• [The task]: Could you copy the text lines from each of the entries below character for character, leaving out the pictures?

#####

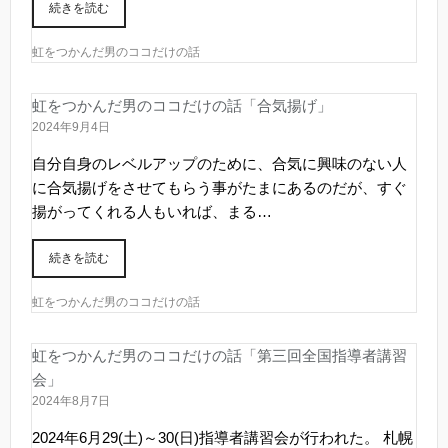
続きを読む
虹をつかんだ男のココだけの話
虹をつかんだ男のココだけの話「合気揚げ」
2024年9月4日
自分自身のレベルアップのために、合気に興味のない人
に合気揚げをさせてもらう事がたまにあるのだが、すぐ
揚がってくれる人もいれば、まる…
続きを読む
虹をつかんだ男のココだけの話
虹をつかんだ男のココだけの話「第三回全国指導者講習
会」
2024年8月7日
2024年6月29(土)～30(日)指導者講習会が行われた。 札幌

#####

• [Reply]:
続きを読む
虹をつかんだ男のココだけの話
虹をつかんだ男のココだけの話「合気揚げ」
2024年9月4日
自分自身のレベルアップのために、合気に興味のない人
に合気揚げをさせてもらう事がたまにあるのだが、すぐ
揚がってくれる人もいれば、まる…
続きを読む
虹をつかんだ男のココだけの話
虹をつかんだ男のココだけの話「第三回全国指導者講習
会」
2024年8月7日
2024年6月29(土)～30(日)指導者講習会が行われた。 札幌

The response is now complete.